Recent prospective studies in 2016-2017 conducted by the University of Cape Town and Stellenbosch University respectively, concluded that the HEV IgG seroprevalence in the Western Cape, South Africa is 27.9% and 26% [8]. This indicates that the prevalence of HEV as a cause of acute hepatitis in the Western Cape is higher than previously thought.

HEV has an incubation period of 3 to 8 weeks, followed by a short prodromal phase followed by jaundice lasting days to several weeks [9]. Acute HEV can be diagnosed with the detection of anti-HEV IgM, which is often detectible on day 4 after the onset of jaundice and can persist for 3–5 months. The gold standard for the diagnosis of active HEV infection is detection of HEV RNA [10].

HEV infection is generally self-limiting in immunocompetent patients, as was the case in our patient. However hepatitis E can cause chronic hepatitis in immunocompromised patients and needs to be treated. Treatment mainly consists of reducing the dosage of immunosuppressive therapy to help in the clearance of HEV. Ribavirin has also been shown to be effective in solid organ transplant recipients and in patients with persistent chronic infections [11].
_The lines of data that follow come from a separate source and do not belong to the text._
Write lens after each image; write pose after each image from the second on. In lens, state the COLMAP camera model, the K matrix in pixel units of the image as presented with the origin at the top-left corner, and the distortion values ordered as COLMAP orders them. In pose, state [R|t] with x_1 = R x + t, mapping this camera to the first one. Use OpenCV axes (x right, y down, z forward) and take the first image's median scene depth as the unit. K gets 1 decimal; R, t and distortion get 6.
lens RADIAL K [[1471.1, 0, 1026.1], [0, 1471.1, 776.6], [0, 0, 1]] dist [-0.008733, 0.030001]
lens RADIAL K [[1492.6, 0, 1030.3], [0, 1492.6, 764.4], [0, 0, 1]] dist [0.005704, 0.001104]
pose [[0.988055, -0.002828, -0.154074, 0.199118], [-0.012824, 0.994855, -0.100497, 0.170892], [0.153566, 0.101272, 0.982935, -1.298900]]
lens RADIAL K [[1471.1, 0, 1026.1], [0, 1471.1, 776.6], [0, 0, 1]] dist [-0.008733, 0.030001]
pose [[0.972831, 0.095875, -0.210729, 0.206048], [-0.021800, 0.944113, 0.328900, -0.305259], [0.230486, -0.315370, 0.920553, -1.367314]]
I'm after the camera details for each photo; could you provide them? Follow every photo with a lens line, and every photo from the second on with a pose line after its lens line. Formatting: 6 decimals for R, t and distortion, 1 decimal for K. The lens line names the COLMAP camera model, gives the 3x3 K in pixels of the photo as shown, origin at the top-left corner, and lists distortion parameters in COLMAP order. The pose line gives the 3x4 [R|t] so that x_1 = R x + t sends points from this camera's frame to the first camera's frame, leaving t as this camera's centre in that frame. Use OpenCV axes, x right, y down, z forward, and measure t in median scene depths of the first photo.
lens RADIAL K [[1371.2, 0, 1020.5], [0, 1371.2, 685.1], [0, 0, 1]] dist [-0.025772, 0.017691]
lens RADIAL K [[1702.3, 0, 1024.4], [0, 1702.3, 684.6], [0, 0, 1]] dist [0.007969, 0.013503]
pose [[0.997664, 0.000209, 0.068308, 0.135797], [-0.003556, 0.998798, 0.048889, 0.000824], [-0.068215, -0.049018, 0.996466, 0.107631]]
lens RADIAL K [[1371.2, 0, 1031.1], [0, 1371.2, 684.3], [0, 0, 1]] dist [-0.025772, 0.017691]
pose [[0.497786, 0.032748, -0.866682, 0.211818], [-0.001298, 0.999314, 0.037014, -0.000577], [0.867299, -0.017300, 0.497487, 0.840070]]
With a seroprevalence of almost 28% in the Western Cape, we would like to propose that hepatitis E should not only be considered in any traveller presenting with hepatitis, but also in local patients presenting with an unexplained hepatitis.

Recommended Reading

  • RG Madden, S Wallace, M Sonderup, S Korsman, T Chivese, B Gavin, A Edem, R Govender,N English, C Kaiyamo, O Lutchman, et al. Seroprevalence of hepatitis E virus (HEV) in Western Cape, South Africa. Journal of Viral Hepatitis 2015 John Wiley & Sons Ltd, Vol 22 (Suppl. S2), June 2015, 19–135.
  • Korsman S, Bloemberg J, Brombacher M, Giuricich A, Halley-Stott RP, Kaba M. Hepatitis E In pig-derived food products in Cape Town, South Africa, 2014. South African Medical Journal. 2019 Jul 26;109(8):584-586. doi: 10.7196/SAMJ.2019.v109i8.13868.
  • Korsman S, Hardie D, Kaba M. Hepatitis E virus in patients with acute hepatitis in Cape Town, South Africa, 2011. S Afr Med J. 2019 Jul 26;109(8):582-583. doi: 10.7196/SAMJ.2019.v109i8.13867.
  • Mohammad S Khuroo, Mehnaaz S Khuroo, Naira S Khuroo. Hepatitis E: Discovery, global impact, control and cure. World J Gastroenterol 2016 August 21; 22(31): 7030-7045
  • Ankcorn MJ & Tedder RS. Hepatitis E: the current state of play. Transfusion Medicine, 2017, 27, 84–95. Pubmed.